Happy couples fight fairly – happy couple are not always happy, like all couples they fight and get frustrated with each other. The difference between happy couples and unhappy couples lies in their style of conflict. There are 4 types of conflictual behaviors that are corrosive for couples: escalation, invalidation, negative interpretation and withdrawal. Escalation is a communication style that feeds into the conflict and makes it more emotionally intense. Invalidation happens when a partner doesn’t acknowledge or validate the other’s experience or emotions because they are too busy wanting to be right. Negative interpretation happens when partners look for hidden motives often based on past experiences. Withdrawal leaves both parties feeling like they weren’t heard and leave the conflict unresolved. Happy couples have a respectful way of communicating which leads to feeling validated and heard.
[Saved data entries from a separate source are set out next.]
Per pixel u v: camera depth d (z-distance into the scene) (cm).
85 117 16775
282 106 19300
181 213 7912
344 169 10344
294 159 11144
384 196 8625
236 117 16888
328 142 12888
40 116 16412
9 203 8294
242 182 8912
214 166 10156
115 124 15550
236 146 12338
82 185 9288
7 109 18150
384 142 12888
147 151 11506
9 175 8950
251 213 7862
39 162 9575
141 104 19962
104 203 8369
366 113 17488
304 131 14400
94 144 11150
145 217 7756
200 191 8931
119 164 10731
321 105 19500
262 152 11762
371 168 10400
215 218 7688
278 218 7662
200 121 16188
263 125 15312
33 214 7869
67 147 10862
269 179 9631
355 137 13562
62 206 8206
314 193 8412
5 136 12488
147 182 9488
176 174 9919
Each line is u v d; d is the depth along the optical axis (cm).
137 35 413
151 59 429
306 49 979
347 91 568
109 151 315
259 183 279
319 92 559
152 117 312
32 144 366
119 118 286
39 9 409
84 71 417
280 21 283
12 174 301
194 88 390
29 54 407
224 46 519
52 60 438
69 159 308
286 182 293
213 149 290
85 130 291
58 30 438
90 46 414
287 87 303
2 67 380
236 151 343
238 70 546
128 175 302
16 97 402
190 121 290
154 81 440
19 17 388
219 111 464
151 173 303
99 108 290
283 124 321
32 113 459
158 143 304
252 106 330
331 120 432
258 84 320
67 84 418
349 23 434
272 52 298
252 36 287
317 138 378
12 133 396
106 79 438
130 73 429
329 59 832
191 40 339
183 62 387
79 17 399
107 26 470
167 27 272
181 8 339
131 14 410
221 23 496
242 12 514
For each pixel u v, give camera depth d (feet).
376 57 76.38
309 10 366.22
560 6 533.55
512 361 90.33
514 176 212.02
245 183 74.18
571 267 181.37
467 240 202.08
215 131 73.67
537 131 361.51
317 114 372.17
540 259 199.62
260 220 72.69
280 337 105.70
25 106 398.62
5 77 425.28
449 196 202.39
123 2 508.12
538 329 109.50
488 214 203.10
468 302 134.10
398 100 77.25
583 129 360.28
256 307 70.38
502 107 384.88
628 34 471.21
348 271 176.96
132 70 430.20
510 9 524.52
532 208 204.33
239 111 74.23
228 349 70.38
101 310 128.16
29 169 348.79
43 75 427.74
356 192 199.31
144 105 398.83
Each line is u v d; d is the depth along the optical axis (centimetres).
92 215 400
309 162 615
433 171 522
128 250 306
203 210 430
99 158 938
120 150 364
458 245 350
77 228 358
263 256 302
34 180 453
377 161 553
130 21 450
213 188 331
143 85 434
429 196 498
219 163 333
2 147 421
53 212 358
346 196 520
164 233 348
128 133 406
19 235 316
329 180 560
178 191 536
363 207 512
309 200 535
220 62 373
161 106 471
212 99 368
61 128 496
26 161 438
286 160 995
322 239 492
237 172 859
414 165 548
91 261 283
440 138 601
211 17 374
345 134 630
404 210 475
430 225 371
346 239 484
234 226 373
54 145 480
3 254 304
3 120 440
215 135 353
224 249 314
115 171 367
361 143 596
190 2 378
Happy couples are friends – happy couples treat each other with love and respect, they are “partners in crime” and truly are each other’s best friend. They each have a well-defined sense of self (contrary to codependent couples) but they practice selflessness and overcome their innate narcissism for the sake of love. Each partner is also capable of subordination and consider the other’s needs as much as they consider theirs. This also includes negotiating differences, power, roles and individual pride. They also realize that they may not change everything. There may be aspects of their partner that will simply have to tolerate. This gets complicated when certain traits in the partner do not appear until certain relationship milestone like marriage, children, moving in together, etc.
Happy couples have intentional rituals – whatever the form couple’s rituals leave them feeling closer to each other. Couple time is extremely important especially after having a child or a demanding job promotion. During highly stressful times couples need to recognize the importance of taking care of their relationship, even if at times it may feel self-indulgent. Time with each other needs to become a priority because relationships often do not maintain themselves and tend to fall apart if not properly nurtured.
Happy couples respond rather than react – every relationship goes through stressful times, often from things that have nothing to do with the relationship or things that are beyond one’s control. During highly stressful times, some people get overwhelmed with emotion and react to the situation in a highly emotional way that they often later regret. Happy couples show emotional intelligence: being able to understand one’s emotions and those of others and respond to them rather than react. Responding means doing 3 things: calming down, engaging in detoxifying self-talk and adopting a non-defensive listening and speaking stance.
Are you a happy couple? How do you solve conflict? Are you empathetic towards your partner? How does stress affect your relationship?